Thanks guys, very helpful! See you it he morning with a lot of Commodore. :-) On Jan 29, 2016, at 6:14 PM, william degnan via vcf-midatlantic<vcf-midatlantic@lists.vintagecomputerfederation.org> wrote: I guarantee the number of repaired drives will be a function of the number of available ROMS, as these and the maybe a few key caps will be the failure point for most drives. Maybe a few can be fixed with alignment and cleaning but the ROMS and other chips are the big culprits. Expect instead that you can borrow enough parts off of each set of 5 drives to make one working drive. I'd expect that there are a lot of lost case drives at VCFs inventory and Ebay at this point. b On Fri, Jan 29, 2016 at 5:49 PM, Jeffrey Brace via vcf-midatlantic < vcf-midatlantic@lists.vintagecomputerfederation.org> wrote:
Chris,
I was wondering the same thing.

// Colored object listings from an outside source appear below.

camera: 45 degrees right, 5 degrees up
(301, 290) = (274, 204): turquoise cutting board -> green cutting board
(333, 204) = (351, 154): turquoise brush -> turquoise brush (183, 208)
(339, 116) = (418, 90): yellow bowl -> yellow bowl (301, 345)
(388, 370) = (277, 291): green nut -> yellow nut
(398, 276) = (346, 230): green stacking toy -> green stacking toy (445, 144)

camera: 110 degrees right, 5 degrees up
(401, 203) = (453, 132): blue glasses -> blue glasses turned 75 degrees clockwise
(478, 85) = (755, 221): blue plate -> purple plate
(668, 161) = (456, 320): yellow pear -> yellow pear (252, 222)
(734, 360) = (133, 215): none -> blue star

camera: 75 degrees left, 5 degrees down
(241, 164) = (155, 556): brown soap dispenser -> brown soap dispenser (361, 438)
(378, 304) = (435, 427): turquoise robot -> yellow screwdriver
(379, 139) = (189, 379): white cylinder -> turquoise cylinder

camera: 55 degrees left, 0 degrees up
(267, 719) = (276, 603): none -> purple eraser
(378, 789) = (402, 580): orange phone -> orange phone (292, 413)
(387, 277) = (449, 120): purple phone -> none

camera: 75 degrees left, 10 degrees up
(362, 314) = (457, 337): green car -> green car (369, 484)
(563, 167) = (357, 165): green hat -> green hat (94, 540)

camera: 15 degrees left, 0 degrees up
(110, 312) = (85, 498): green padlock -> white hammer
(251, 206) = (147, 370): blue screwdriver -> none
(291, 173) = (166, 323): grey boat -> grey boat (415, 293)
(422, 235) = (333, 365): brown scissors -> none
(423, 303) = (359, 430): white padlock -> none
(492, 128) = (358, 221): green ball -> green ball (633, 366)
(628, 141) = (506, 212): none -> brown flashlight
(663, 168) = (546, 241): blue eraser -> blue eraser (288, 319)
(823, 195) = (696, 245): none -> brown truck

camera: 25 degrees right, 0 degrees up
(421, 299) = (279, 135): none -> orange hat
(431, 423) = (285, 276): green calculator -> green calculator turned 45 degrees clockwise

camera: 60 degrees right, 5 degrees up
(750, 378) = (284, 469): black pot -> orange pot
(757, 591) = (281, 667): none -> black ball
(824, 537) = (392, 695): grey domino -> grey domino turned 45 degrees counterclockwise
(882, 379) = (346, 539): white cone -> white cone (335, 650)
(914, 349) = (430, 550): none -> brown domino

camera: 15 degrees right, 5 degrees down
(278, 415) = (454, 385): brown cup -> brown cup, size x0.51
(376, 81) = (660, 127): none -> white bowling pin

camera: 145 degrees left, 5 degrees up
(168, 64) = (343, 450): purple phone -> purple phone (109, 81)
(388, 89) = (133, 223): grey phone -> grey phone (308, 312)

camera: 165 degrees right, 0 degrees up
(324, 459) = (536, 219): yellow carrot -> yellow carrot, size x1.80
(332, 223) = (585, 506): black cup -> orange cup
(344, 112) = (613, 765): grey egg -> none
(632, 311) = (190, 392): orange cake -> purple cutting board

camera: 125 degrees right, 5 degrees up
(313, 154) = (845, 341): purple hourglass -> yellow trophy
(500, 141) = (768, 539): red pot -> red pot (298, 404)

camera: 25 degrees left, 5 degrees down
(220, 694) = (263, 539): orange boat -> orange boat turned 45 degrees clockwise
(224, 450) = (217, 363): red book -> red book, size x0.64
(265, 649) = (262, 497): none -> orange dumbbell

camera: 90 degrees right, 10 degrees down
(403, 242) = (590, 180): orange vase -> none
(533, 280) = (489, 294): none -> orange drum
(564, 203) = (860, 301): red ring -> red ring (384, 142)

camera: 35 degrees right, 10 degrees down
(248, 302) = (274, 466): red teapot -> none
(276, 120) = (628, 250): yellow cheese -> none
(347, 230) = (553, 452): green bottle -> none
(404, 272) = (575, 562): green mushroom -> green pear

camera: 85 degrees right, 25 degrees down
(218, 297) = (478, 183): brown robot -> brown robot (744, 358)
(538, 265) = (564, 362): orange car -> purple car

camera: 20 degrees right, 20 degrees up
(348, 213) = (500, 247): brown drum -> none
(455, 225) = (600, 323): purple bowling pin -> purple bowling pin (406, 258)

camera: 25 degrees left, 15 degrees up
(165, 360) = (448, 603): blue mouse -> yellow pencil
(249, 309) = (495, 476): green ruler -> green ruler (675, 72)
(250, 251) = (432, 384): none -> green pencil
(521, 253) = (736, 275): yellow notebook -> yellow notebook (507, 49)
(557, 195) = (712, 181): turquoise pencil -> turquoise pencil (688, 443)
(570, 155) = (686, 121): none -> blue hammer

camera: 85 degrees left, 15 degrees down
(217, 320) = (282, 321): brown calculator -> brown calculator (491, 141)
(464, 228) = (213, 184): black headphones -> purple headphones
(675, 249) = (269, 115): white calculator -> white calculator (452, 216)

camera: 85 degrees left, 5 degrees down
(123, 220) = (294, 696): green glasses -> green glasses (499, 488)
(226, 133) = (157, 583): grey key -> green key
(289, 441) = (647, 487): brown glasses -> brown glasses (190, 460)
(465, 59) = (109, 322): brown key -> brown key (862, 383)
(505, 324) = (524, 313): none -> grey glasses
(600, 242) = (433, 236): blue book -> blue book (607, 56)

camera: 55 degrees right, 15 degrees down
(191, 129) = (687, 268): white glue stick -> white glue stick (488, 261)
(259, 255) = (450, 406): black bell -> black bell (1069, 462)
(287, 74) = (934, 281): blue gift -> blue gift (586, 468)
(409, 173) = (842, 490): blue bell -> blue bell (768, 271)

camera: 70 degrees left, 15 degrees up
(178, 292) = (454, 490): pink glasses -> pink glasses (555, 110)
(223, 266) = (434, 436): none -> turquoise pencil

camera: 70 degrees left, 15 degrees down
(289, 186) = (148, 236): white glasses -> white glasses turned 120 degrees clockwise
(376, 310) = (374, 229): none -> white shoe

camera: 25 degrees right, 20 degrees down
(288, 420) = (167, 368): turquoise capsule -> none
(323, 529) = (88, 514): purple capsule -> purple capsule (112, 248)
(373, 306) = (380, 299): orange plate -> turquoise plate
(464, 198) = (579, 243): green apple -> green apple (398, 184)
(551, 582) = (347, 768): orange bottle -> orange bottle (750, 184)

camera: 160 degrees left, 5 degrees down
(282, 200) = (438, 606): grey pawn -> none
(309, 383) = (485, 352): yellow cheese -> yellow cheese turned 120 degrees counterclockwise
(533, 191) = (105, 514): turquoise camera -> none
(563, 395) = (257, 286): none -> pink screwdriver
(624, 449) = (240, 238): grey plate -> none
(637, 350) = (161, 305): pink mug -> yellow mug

I would say from experience with repairing Commodore 64s at the workshop, I would bring 5-10. Some you would use for parts, but I would expect at least 5 can get fixed. But this workshop is unusual because we got a lot of people that know their stuff coming to help and lots of people working on fixing. If you want to bring 20, that is great. I wouldn't expect all to get fixed, but there is a great possibility that they can. For myself I will bring 5 working drives, and 10 non working drives. Some of them I have labeled as to the dysfunction with a post-it note. I don't have a lot of experience fixing them, I have tried cleaning some and they remained unfixed. My gut tells me that a smaller percentage can be fixed with cleaning them 10%, a bigger percentage could have chip issues like 25%, maybe 50% have component issues (capacitor, resister etc.), another 15 percent are disk head or speed issues. What does everyone else think?
Jeff
On Fri, Jan 29, 2016 at 12:15 PM, Chris Fala via vcf-midatlantic < vcf-midatlantic@lists.vintagecomputerfederation.org> wrote:
I have been really looking forward to an opportunity to get some experienced assistance repairing 1541 drives. I acquired several on eBay and other sources over the last couple years. Some were functional, some worked after the heads were cleaned, and some are still malfunctioning for unknown reasons. I haven't had the time to dig deeper and diagnose the problems on these. I hope that I can learn more about these this weekend and get at least some of this last category working.
Practically speaking, how many drives should I bring this weekend? Is 20 too many or is it possible to actually work on that many in a day? Are there common problems that can be addressed quickly, or is it more likely that each drive will require unique troubleshooting?